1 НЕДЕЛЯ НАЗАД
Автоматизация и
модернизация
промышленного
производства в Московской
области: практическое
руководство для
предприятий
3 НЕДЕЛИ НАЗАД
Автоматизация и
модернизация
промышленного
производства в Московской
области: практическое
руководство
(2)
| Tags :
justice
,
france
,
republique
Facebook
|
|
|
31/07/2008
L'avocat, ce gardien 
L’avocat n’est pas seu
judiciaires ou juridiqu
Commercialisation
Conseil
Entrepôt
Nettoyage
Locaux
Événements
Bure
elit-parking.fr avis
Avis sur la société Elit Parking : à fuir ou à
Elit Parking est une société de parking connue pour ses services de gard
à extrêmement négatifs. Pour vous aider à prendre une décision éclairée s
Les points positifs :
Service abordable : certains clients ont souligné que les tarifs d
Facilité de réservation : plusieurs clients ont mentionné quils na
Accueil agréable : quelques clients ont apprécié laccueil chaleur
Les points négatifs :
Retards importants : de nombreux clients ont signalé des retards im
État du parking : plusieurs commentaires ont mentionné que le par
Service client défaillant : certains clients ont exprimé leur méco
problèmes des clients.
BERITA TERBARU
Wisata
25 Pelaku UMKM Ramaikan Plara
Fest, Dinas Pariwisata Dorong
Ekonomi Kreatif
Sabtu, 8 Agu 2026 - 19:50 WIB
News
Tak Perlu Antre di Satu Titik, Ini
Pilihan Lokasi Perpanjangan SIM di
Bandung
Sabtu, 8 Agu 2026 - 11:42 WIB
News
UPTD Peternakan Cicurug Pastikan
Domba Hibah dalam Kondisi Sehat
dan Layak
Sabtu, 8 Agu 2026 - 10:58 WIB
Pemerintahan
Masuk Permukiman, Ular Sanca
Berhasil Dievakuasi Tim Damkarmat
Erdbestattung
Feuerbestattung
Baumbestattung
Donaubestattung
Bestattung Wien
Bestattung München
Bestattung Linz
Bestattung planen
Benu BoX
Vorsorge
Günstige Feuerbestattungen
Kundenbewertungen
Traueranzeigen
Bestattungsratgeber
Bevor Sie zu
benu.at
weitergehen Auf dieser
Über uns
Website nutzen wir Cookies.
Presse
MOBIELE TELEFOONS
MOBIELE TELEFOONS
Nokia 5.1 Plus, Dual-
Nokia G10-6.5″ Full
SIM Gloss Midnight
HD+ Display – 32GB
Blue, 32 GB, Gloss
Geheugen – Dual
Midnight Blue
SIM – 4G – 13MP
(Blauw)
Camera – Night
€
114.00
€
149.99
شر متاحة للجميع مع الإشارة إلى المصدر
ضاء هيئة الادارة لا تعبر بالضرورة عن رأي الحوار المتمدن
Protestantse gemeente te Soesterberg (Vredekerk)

WORK REQUEST
Every line of the listing is to be returned exactly as written.

SOLUTION FOR THIS EXERCISE
1 НЕДЕЛЯ НАЗАД
Автоматизация и
модернизация
промышленного
производства в Московской
области: практическое
руководство для
предприятий
3 НЕДЕЛИ НАЗАД
Автоматизация и
модернизация
промышленного
производства в Московской
области: практическое
руководство
(2)
| Tags :
justice
,
france
,
republique
Facebook
|
|
|
31/07/2008
L'avocat, ce gardien 
L’avocat n’est pas seu
judiciaires ou juridiqu
Commercialisation
Conseil
Entrepôt
Nettoyage
Locaux
Événements
Bure
elit-parking.fr avis
Avis sur la société Elit Parking : à fuir ou à
Elit Parking est une société de parking connue pour ses services de gard
à extrêmement négatifs. Pour vous aider à prendre une décision éclairée s
Les points positifs :
Service abordable : certains clients ont souligné que les tarifs d
Facilité de réservation : plusieurs clients ont mentionné quils na
Accueil agréable : quelques clients ont apprécié laccueil chaleur
Les points négatifs :
Retards importants : de nombreux clients ont signalé des retards im
État du parking : plusieurs commentaires ont mentionné que le par
Service client défaillant : certains clients ont exprimé leur méco
problèmes des clients.
BERITA TERBARU
Wisata
25 Pelaku UMKM Ramaikan Plara
Fest, Dinas Pariwisata Dorong
Ekonomi Kreatif
Sabtu, 8 Agu 2026 - 19:50 WIB
News
Tak Perlu Antre di Satu Titik, Ini
Pilihan Lokasi Perpanjangan SIM di
Bandung
Sabtu, 8 Agu 2026 - 11:42 WIB
News
UPTD Peternakan Cicurug Pastikan
Domba Hibah dalam Kondisi Sehat
dan Layak
Sabtu, 8 Agu 2026 - 10:58 WIB
Pemerintahan
Masuk Permukiman, Ular Sanca
Berhasil Dievakuasi Tim Damkarmat
Erdbestattung
Feuerbestattung
Baumbestattung
Donaubestattung
Bestattung Wien
Bestattung München
Bestattung Linz
Bestattung planen
Benu BoX
Vorsorge
Günstige Feuerbestattungen
Kundenbewertungen
Traueranzeigen
Bestattungsratgeber
Bevor Sie zu
benu.at
weitergehen Auf dieser
Über uns
Website nutzen wir Cookies.
Presse
MOBIELE TELEFOONS
MOBIELE TELEFOONS
Nokia 5.1 Plus, Dual-
Nokia G10-6.5″ Full
SIM Gloss Midnight
HD+ Display – 32GB
Blue, 32 GB, Gloss
Geheugen – Dual
Midnight Blue
SIM – 4G – 13MP
(Blauw)
Camera – Night
€
114.00
€
149.99
شر متاحة للجميع مع الإشارة إلى المصدر
ضاء هيئة الادارة لا تعبر بالضرورة عن رأي الحوار المتمدن
Protestantse gemeente te Soesterberg (Vredekerk)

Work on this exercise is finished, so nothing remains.